## WHAT TO WORK ON
**a.** In the passage on the URD, what does the URD take the place of from the commercial and legal perspective?
**b.** Write what comes next in the passage on the URD, starting after its last sentence.

## TEXT SHOWN
##############################

An issue which causes a great deal of confusion here is a joint purpose that the URD has developed. From an engineering perspective, the URD must be a living document, but from the commercial and legal perspective it takes the place of a reference document for the duration of the project. The two objectives are quite distinct. When they are confused, we get the spectacle of engineers, unfamiliar with legal knowledge (such as it is) trying to write clauses out of `A Day at the Races', while crucial issues of the business process go unexamined.
Sometimes the only way out of this is to have two documents. One specifies the contractual minimum, and may well be written solely by the customer, as some methodologies suggest. The other is a living, internal document that tells us what would `delight the customer'. It is what we are trying to aim for on his behalf. How can we delight the customer if the only clue we have to how to do this is a something that will serve our commercial colleagues well in a court of law? The extent to which the customer should have visibility of the `real URD ' depends on commercial circumstances.

##############################

## INFORMATION SUPPLIED
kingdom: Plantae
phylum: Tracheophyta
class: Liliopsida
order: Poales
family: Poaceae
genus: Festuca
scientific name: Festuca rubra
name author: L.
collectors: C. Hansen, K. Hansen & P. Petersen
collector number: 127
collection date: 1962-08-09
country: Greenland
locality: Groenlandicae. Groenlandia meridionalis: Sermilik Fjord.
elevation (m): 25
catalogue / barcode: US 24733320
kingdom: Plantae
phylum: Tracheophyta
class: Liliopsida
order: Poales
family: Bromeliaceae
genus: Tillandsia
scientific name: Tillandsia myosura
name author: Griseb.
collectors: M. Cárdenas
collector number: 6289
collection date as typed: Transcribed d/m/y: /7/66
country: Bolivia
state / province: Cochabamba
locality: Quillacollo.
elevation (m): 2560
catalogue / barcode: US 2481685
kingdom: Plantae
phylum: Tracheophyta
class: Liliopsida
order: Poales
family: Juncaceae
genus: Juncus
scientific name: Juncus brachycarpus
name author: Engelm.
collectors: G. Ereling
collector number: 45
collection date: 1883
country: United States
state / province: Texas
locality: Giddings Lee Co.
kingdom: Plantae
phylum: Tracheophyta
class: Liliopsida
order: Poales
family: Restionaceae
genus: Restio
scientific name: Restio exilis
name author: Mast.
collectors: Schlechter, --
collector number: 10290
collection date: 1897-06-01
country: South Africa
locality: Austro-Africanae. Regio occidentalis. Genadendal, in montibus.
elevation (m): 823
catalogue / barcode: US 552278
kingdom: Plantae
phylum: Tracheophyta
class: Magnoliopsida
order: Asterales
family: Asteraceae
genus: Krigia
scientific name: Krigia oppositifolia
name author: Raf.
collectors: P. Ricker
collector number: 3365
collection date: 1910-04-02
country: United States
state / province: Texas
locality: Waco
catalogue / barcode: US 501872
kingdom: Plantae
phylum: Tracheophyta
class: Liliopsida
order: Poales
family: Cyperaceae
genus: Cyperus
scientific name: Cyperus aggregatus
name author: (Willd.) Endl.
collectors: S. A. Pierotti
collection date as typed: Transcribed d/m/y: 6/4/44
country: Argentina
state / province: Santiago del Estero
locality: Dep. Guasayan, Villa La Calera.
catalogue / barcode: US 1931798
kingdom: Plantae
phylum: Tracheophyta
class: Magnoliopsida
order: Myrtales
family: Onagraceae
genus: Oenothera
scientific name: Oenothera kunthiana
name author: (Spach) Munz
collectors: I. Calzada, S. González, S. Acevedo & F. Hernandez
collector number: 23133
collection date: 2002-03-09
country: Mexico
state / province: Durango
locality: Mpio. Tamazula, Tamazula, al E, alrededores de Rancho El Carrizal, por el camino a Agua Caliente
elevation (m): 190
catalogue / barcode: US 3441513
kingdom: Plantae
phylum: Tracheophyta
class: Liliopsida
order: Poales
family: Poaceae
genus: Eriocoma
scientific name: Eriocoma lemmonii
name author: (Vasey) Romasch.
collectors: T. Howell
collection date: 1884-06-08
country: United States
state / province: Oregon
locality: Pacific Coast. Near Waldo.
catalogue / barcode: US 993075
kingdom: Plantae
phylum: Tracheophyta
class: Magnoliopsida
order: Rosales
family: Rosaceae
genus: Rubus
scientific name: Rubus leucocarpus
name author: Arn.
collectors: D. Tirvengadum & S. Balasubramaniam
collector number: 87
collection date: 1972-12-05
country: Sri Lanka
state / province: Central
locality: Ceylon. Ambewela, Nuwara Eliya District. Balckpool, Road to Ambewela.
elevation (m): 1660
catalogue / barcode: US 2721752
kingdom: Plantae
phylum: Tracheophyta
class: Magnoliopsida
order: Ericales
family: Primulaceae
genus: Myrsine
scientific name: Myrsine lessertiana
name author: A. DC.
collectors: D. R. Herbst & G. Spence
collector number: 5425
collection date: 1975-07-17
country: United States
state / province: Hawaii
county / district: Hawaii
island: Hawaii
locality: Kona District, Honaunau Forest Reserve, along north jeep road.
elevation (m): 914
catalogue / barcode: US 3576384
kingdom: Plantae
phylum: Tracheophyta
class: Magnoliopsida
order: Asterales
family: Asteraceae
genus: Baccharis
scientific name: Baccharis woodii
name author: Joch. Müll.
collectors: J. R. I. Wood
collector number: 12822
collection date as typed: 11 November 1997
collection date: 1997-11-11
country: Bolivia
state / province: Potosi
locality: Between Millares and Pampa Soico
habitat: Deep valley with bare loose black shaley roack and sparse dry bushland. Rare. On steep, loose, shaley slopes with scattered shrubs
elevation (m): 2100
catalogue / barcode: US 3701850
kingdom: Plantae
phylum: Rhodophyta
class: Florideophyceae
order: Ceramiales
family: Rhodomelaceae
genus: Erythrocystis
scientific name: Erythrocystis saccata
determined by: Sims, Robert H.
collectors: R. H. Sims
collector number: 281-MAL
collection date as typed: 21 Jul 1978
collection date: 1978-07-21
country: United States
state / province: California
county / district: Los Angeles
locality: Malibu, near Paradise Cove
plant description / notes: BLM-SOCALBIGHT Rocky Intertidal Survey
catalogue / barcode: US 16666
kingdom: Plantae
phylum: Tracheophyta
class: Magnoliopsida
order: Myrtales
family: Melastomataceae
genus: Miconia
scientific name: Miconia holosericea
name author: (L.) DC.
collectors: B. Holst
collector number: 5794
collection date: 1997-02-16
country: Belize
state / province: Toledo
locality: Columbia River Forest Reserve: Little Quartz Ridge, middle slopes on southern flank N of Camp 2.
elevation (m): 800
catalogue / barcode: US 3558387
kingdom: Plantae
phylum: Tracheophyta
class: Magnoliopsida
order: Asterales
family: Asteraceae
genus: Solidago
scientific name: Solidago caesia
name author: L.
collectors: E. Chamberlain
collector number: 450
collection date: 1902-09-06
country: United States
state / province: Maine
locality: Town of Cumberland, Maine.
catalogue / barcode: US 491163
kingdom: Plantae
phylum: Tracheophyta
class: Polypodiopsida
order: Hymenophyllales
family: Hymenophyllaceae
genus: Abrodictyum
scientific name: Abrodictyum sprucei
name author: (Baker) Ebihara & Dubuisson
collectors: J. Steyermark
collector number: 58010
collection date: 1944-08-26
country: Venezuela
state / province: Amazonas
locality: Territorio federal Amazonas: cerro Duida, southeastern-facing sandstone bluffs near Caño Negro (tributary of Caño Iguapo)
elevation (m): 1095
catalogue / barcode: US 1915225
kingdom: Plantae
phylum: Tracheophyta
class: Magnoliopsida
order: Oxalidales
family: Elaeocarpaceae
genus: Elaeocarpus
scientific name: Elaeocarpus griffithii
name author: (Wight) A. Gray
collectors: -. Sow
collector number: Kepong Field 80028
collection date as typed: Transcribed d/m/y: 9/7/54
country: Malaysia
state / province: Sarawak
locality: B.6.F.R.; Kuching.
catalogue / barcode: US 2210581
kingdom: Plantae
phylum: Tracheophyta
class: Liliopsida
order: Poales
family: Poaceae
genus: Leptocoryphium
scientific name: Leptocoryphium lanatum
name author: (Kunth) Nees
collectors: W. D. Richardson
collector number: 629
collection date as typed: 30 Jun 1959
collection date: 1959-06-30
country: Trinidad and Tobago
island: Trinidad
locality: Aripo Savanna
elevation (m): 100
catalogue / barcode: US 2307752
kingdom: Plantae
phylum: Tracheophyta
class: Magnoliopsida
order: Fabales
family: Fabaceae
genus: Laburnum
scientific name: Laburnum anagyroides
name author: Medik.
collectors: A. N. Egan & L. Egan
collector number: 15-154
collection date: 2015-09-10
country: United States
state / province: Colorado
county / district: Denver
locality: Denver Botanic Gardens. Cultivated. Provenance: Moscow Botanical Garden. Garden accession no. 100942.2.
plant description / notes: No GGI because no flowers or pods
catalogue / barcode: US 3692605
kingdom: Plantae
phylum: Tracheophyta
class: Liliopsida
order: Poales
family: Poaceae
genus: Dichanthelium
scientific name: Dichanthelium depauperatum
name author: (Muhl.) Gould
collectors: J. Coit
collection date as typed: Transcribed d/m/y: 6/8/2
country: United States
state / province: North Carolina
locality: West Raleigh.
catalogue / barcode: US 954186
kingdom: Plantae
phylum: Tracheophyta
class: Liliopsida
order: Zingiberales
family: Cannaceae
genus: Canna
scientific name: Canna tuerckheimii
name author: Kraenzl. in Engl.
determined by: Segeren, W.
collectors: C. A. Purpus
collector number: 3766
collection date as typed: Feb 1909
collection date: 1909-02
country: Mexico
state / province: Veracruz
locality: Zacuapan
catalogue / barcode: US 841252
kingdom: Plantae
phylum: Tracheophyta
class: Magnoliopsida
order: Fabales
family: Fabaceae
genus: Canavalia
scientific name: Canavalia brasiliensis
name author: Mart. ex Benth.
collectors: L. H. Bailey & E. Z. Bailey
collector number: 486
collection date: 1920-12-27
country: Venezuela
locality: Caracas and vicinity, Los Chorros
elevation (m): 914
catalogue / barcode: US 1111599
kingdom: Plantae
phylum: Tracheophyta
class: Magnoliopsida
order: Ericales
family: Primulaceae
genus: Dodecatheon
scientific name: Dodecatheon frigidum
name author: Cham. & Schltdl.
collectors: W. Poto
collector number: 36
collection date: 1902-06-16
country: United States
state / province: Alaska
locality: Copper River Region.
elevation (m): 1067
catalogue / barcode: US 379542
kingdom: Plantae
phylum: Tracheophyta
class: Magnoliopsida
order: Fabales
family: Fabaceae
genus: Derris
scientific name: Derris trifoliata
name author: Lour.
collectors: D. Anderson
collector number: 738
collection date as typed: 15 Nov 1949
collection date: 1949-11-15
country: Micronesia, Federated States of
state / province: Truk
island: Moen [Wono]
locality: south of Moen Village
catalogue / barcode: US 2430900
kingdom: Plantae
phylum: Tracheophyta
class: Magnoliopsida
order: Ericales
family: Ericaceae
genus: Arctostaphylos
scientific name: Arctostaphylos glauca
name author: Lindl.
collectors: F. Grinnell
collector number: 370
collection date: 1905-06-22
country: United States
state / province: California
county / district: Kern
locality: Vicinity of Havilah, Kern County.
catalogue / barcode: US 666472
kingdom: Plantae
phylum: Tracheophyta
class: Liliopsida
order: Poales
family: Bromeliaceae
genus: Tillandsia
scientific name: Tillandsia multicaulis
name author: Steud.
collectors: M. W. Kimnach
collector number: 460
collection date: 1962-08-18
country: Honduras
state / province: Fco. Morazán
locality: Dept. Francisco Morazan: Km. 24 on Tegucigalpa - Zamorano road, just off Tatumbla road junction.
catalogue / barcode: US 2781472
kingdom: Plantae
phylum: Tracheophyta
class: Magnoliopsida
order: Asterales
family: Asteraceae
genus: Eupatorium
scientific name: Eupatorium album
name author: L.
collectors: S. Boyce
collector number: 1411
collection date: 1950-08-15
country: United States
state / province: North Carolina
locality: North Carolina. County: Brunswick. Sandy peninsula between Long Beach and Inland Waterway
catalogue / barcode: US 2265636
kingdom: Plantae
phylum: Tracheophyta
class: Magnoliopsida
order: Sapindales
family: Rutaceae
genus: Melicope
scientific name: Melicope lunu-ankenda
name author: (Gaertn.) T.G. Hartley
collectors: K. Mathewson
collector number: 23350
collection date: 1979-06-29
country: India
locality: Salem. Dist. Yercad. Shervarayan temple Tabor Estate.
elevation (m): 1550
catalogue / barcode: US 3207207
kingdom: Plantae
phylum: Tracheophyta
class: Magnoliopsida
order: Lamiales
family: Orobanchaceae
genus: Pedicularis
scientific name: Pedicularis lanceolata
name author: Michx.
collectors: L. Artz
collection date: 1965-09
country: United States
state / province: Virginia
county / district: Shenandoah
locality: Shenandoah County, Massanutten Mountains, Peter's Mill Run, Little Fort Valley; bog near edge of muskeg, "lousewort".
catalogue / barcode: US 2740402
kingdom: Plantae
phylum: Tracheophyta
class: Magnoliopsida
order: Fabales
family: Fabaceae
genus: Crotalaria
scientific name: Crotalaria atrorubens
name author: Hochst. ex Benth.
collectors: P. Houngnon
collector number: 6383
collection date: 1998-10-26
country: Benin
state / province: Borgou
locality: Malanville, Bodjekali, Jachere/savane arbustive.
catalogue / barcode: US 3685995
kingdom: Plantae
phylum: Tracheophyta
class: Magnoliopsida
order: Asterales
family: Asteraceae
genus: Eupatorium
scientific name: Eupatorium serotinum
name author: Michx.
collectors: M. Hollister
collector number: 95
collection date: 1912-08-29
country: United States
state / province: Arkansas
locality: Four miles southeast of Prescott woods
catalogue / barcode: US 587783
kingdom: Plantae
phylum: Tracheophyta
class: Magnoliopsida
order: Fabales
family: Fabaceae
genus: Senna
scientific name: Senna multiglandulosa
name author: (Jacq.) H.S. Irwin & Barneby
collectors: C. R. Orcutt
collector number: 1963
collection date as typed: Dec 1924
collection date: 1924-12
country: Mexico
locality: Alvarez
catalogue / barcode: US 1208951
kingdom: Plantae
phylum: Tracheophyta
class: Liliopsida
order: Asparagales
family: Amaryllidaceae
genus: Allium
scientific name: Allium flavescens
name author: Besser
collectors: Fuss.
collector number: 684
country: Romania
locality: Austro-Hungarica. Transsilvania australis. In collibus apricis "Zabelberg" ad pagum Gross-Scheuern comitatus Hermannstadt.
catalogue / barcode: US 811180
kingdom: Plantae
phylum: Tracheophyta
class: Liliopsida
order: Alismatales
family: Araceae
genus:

##############################

## ANSWERS BY ITEM
**a.** It takes the place of a reference document for the duration of the project.

**b.**
Be very careful of `integrated feature tracking environments' that purport to capture your URD and track its clauses through design, into code, and through to test case. Such environments often forget that requirements can be met by not doing something, that several requirements may be implemented across several code segments, without any direct mapping between requirement and segment, and that it is hard to test for perfectly reasonable general requirements with specific test cases. This is not to say such tools have no use - for tasks like configuration and datafill they work perfectly. One could even track the features of a specified group of classes for GUI manipulation. But for general `user level' black-box requirements they either distort what can be expressed in the URD, or impose a style of development that encourages long hand coding of individual features instead of performing abstractions wherever possible.
Where the URD describes the needed system in the user's language, the SRD describes it in the engineer's. It is in this document that system sizing calculations can first appear. Particularly with modern object methodologies, the need for an SRD has been reduced, because the architecture will consist of pragmatic classes that have a clear relationship with the language of the URD . In this situation, the SRD and ADD can be combined.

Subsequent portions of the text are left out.